Exodus 26, Proverbs 2, Psalm 73
Today’s readings are Exodus 26, Proverbs 2, and Psalm 73.
This devotional is about Psalm 73, with a few allusions to Proverbs 2.
Proverbs 2 seems to make several strong, blanket promises. Verses 7-8 says, “He [“the Lord”] holds success in store for the upright, he is a shield to those whose walk is blameless, for he guards the course of the just and protects the way of his faithful ones.” Later in verses 21-22 we read, “For the upright will live in the land, and the blameless will remain in it; but the wicked will be cut off from the land, and the unfaithful will be torn from it.” These passages promise good things to the godly and wise and bad things to the wicked. Easy enough.
But Asaph’s experience in Psalm 73 was just the opposite. He nearly rejected the Lord because he “envied the arrogant when I saw the prosperity of the wicked.” Verses 4-11 describe the sins of the ungodly, then verse 12 says, “This is what the wicked are like—always free of care, they go on amassing wealth.” Contrary to the claims of Proverbs 2 (and others), Asaph found that it was ungodly who prospered.
Meanwhile he felt, “Surely in vain I have kept my heart pure and have washed my hands in innocence. All day long I have been afflicted, and every morning brings new punishments.” Instead of finding the success and prosperity that Proverbs seems to promise to the godly, Asaph struggled with affliction despite his pure heart and saw the godly prosper daily.
Eventually Asaph came to the same conclusion as Solomon: “Those who are far from you will perish; you destroy all who are unfaithful to you. But as for me, it is good to be near God. I have made the Sovereign Lord my refuge; I will tell of all your deeds” (vv. 27-28). But how did he come to believe this?

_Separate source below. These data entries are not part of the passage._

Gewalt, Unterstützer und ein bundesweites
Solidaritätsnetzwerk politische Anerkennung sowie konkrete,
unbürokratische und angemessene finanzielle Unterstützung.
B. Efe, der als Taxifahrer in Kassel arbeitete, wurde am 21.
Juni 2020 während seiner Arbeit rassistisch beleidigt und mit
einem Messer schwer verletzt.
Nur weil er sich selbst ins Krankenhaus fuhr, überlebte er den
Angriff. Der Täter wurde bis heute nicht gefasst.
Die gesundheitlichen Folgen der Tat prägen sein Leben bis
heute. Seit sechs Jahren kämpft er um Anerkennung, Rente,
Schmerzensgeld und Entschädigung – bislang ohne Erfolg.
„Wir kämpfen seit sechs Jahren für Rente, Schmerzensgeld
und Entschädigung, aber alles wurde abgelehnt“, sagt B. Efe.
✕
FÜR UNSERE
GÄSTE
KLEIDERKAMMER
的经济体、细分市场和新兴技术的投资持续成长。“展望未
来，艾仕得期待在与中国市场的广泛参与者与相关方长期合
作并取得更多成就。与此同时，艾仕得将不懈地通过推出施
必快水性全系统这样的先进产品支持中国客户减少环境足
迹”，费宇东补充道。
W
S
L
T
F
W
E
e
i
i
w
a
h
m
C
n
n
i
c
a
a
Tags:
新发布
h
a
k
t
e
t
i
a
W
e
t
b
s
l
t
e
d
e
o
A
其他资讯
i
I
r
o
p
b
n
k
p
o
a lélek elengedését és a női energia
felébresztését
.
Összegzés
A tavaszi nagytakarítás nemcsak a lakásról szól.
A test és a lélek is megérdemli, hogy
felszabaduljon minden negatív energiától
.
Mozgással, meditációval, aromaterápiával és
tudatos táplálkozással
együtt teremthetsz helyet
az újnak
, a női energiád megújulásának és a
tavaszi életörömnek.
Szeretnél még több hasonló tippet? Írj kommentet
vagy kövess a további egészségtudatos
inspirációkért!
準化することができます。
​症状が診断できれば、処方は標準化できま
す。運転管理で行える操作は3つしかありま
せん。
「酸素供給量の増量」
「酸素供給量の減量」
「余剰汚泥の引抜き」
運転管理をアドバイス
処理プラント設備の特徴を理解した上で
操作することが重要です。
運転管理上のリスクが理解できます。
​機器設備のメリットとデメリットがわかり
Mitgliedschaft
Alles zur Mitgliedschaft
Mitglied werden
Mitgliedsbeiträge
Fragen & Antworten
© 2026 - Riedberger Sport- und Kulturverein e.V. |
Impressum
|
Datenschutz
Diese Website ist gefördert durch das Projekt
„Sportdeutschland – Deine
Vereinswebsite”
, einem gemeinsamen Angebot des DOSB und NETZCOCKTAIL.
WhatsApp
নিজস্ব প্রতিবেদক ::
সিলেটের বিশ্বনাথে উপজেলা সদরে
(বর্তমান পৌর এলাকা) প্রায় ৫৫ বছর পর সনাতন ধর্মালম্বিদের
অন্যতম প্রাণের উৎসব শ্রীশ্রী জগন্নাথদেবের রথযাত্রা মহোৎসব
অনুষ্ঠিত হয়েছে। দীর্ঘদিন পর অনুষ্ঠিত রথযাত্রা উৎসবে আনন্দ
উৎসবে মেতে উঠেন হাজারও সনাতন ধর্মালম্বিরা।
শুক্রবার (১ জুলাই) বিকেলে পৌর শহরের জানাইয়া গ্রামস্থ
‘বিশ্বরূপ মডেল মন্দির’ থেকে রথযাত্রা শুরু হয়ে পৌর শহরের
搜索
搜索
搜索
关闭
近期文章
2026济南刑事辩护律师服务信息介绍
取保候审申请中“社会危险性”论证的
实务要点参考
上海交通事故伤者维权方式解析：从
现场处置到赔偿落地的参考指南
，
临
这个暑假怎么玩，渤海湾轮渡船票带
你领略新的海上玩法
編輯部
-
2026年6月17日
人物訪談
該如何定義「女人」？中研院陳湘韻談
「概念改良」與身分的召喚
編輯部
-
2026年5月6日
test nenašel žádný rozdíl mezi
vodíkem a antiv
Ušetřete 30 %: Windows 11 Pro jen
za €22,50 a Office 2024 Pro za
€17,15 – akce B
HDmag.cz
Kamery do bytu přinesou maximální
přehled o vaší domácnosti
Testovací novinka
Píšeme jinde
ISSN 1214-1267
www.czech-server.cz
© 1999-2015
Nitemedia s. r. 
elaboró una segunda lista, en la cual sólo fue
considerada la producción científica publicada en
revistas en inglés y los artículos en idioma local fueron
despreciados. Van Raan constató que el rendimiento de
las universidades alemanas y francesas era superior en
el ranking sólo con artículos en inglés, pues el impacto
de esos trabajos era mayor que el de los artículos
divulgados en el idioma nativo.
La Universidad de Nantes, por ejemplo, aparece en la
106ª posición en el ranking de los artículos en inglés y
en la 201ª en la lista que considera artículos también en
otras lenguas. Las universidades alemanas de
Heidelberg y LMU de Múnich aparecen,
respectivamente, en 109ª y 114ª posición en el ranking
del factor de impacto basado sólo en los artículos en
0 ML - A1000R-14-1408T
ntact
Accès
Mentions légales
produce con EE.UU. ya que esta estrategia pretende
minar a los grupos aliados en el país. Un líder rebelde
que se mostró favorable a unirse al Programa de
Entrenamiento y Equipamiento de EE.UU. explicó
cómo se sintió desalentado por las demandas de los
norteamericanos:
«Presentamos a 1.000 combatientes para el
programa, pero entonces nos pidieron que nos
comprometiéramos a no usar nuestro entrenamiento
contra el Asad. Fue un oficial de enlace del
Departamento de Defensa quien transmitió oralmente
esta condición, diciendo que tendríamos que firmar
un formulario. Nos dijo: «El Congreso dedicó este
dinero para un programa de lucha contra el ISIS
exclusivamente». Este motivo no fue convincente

Verse 17: “till I entered the sanctuary of God; then I understood their final destiny.” It wasn’t until he heard God’s word in the Tabernacle/Temple that Asaph understood that there would be eternal unhappiness for the wicked and eternal joy for the believer.
It is helpful to be reminded of this periodically. If we selectively compare ungodly people with our own experience, we will certainly find some wicked people who are prospering–or at least appear to be. Their prosperity, though, will be short-lived. In this world, wickedness eventually catches up with a person and godly eventually brings blessing. But there are some situations where the wicked receive no penalties and the godly receive no rewards in this life. Those are exceptions and they will be set straight in eternity when each of us stands before God.
As for the “promises” in Proverbs–they are not absolute promises but descriptions of what is generally true and what usually happens. Because God is sovereign, he overrules some situations. Sometimes godly people who honor their parents and live wisely still die young. In other cases, ungodly men may live a long time. But these are exceptions that God allows for his purpose. If you follow the lives of most people who walk with God, you will find that they live longer and are happier than their counterparts. Obedience usually brings great blessings so we should trust God, obey him, and let him decide if there will be exceptions to the laws he embedded in creation.